Debit card cashback (known as cashback at the tills in the United Kingdom, and as cash out in Australia and New Zealand), is a service offered to retail customers whereby an amount is added to the total purchase price of a transaction paid by debit card and the customer receives that amount in cash along with the purchase. For example, a customer purchasing $18.99 worth of goods at a supermarket might ask for twenty dollars cashback. The customer would approve a debit payment of $38.99 to the store, and the cashier would then give the customer $20 in cash.

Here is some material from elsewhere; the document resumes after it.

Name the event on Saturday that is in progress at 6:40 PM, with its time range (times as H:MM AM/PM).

Debit card cashback is available through common payment networks like Visa, Mastercard, American Express. By providing an outlet for the cash that a store takes in, it reduces the store's need to deposit excess cash to a bank at the close of business. Many customers find it a useful way to obtain cash as it avoids them having to use a cash machine, which may incur additional fees.

==Coverage==
The service is offered by both banks and merchants in places such as the Czech Republic, United States, Canada, United Kingdom, Australia, New Zealand, Ireland, Hong Kong, Belgium, Germany, Sweden, Norway, Poland, the Netherlands, and Spain because of the fee structures in use in those areas:

1. When accepting payment by debit card, merchants pay a fixed commission fee (as opposed to a percentage) to their bank or merchant service provider. (This is because the commission paid by the merchant for accepting debit cards, unlike credit cards, does not need to fund interest free credit or other incentives).
2. Accepting payments in cash can be costly for merchants, given that many British banks charge around 0.5% for depositing cash into a business bank account, along with the costs of transporting and insuring the cash.

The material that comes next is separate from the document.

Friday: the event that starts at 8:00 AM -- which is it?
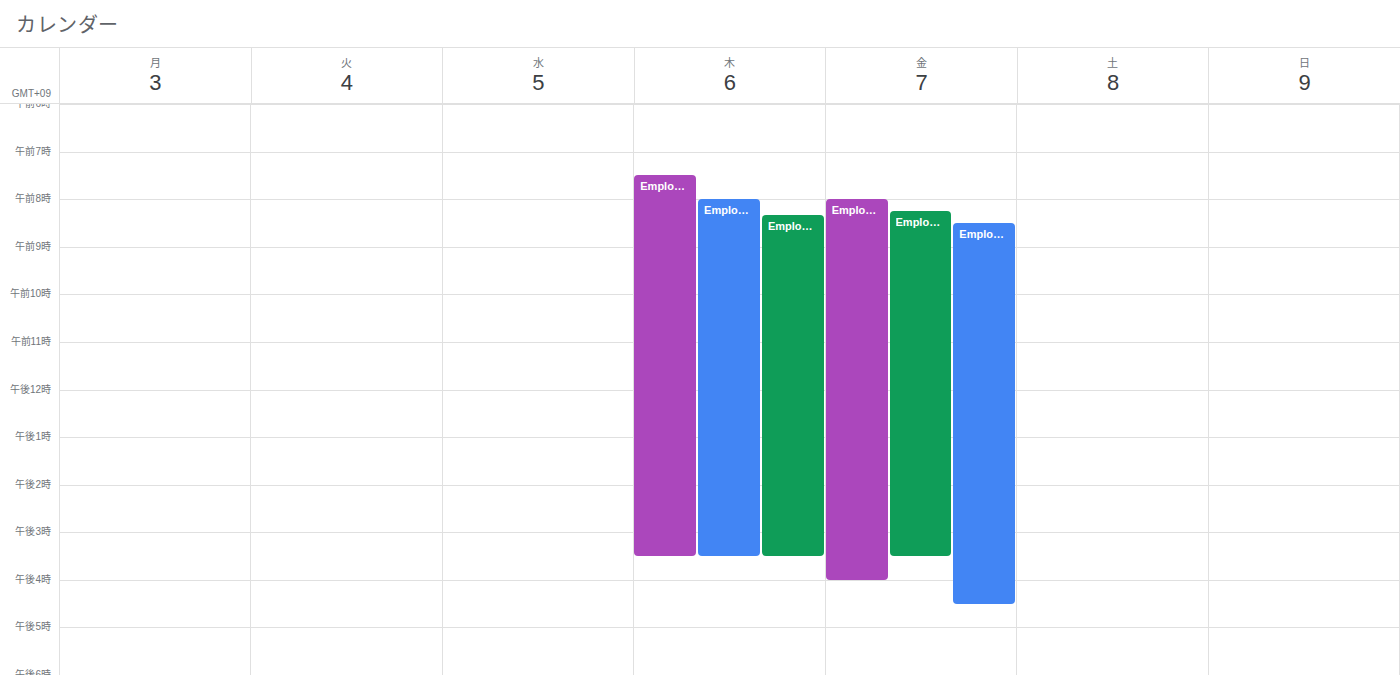
"Employee 5"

The combination of these two factors means that the retailer can save money by offering the cashback service. It does not cost the retailer more in commission to add cashback to a debit card purchase, but in the process of giving cashback, the retailer can "offload" cash which they would otherwise have to pay to deposit at the bank.

==Fees, operation and advantages==
The services are restricted to debit cards where the merchant pays a fixed fee for the transaction, it is not offered on payments by most credit cards because they would pay a percentage commission on the additional cash amount to their bank or merchant service provider.

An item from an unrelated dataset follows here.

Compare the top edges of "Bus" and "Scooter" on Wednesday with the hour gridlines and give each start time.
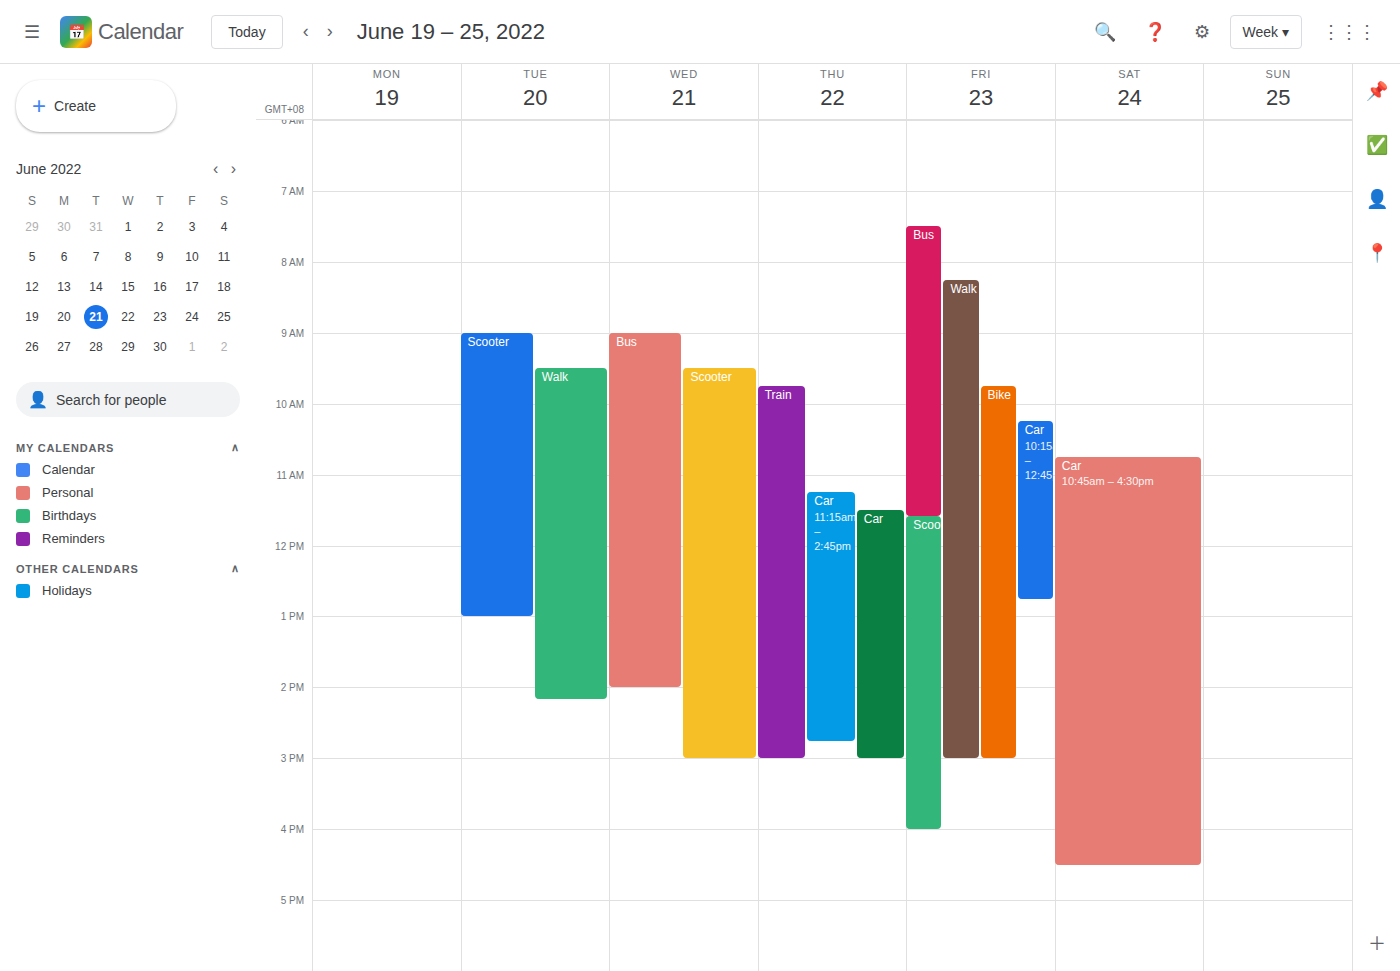
"Bus": 9:00 AM, exactly on the 9 AM line. "Scooter": 9:30 AM, halfway between the 9 AM and 10 AM lines.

Some vendors enforce a minimum purchase amount or add a fixed fee when providing cashback to a customer.

In many cases, retailers require customers to initial the cashback entry on the till receipt to confirm they have received the cash. This system is used to prevent cashiers surreptitiously adding cashback amounts to a transaction and keeping the money for themselves (or accusations of same), but more importantly, to ensure that customers cannot return to the store with allegations that the attendant "forgot" to hand over the requested cash.

Cashback can have benefits for the customer in many scenarios. In locations where there are no cash machines nearby, or the nearby machines are out of order or empty, a local retailer may be able to supply the required cash instead and to offer more flexibility in note denominations. Sometimes it is simply more convenient to combine the transactions at the retailer and ATM into a single cashback transaction with the retailer.

Additionally, although fees for debit card ATM usage are very rare in countries such as the UK, this is not the case in some other countries. In Canada and the United States, fees of $1~5 are typical when using an ATM from a different bank than the one with which the customer has an account, from both the bank and the ATM owner. According to an October 2019 USA Today article, "the average total cost for an ATM withdrawal still hit a record $4.72, up 3.3% over the past three years and 33% the past decade" in the United States.

The fees in some other countries are even higher. In Germany, for instance, usual fees are €4~5 when using an ATM of another bank network than the one of their bank. This gives rise to another potential cashback advantage for the consumer: by making use of the cashback procedure, this ATM fee can be avoided for the cardholder.

However, many retailers limit the amount customers can receive per transaction, to prevent instances of customers asking for more change than is in the register, or taking a multitude of smaller bills for cash back, leaving little change for future transactions. Therefore, for amounts over ~$20 in the United States, customers are better off using a nearby ATM.

Poland: For standard payment transactions merchants have to pay interest fees as a percentage of payment value, not as a fixed tax. In opposite, for cashback service the merchant receive the fixed fee from the card issuer (~$0.15–0.30), but the one time cashback withdrawal cannot be higher than 300zł (~$80). The cashback service is available at ~1/6 of POS in Poland (2014).

Hong Kong: Free cash withdrawal in major supermarket chains and convenient stores across Hong Kong when purchasing with an EPS supported card, issued by most banks in Hong Kong through the Electronic Payment System.

In 2019, some supermarkets in the United States, such as Harris Teeter, Dillons, and Kroger began to charge customers fees, ranging from $0.50 to $3.50, for the convenience of receiving cash back at the register.